Ged (#21) makes a good point about the irony of resting players who then invariably get injured shortly after. I am firm believer in keeping a fully fit squad playing, especially at this time of year; resting players in September is madness. Players will need resting later in the year. Resting them now only disrupts their rhythm and fitness.

Harold Matthews
51 Posted 01/10/2014 at 13:50:05
The 2nd game after a break is always the dodgy one. In horse racing they call it "The bounce factor."
Kieran Riding
53 Posted 01/10/2014 at 20:08:24
Looking at Christmas, I believe.

Bloody shame if correct.

Bobby Thomas
54 Posted 01/10/2014 at 23:18:42
Posts 1,14 &15 by Colin Glassar are the funniest things IÂ’ve read all day.
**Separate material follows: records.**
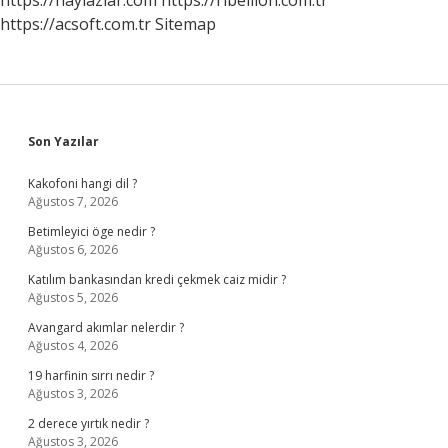
https://haylazlar.com
https://ribellion.com.tr
https://acsoft.com.tr
Sitemap
Sidebar
Son Yazılar
Kakofoni hangi dil ?
Ağustos 7, 2026
Betimleyici öge nedir ?
Ağustos 6, 2026
Katılım bankasından kredi çekmek caiz midir ?
Ağustos 5, 2026
Avangard akımlar nelerdir ?
Ağustos 4, 2026
19 harfinin sırrı nedir ?
Ağustos 3, 2026
2 derece yırtık nedir ?
Ağustos 3, 2026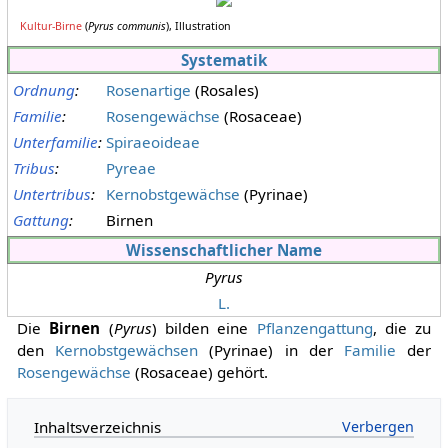
Kultur-Birne
(
Pyrus communis
), Illustration
Systematik
Ordnung
:
Rosenartige
(Rosales)
Familie
:
Rosengewächse
(Rosaceae)
Unterfamilie
:
Spiraeoideae
Tribus
:
Pyreae
Untertribus
:
Kernobstgewächse
(Pyrinae)
Gattung
:
Birnen
Wissenschaftlicher Name
Pyrus
L.
Die
Birnen
(
Pyrus
) bilden eine
Pflanzengattung
, die zu
den
Kernobstgewächsen
(Pyrinae) in der
Familie
der
Rosengewächse
(Rosaceae) gehört.
Inhaltsverzeichnis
Remind me of an article by Frank McConville (RIP) in When Skies are Grey many years ago.

Andy Osborne
55 Posted 02/10/2014 at 01:10:36
Ged #21, I completely agree. If you have a really good player, in this case Mirallas, you should use him while he is still uninjured, because it's going to happen again, no matter how many games rest he has. As for the CP and Swansea games, well, need. I say more than that they were both very winnable games.

Hope he gets well soon. We'll need him to.

Christopher Kelly
56 Posted 02/10/2014 at 01:16:11
One of the funniest moments of the World Cup for me had to be when Raul Meireles, he of the mohawked, tatted and piereced variety, faked a skinned elbow (I believe)... and threw himself on the ground viciously like a caught Tiger Shark... Only modern day players. The guy looks like he’s in Hell’s Angels but if you graze him he turns into Bambi on ice. What a disgrace of a man.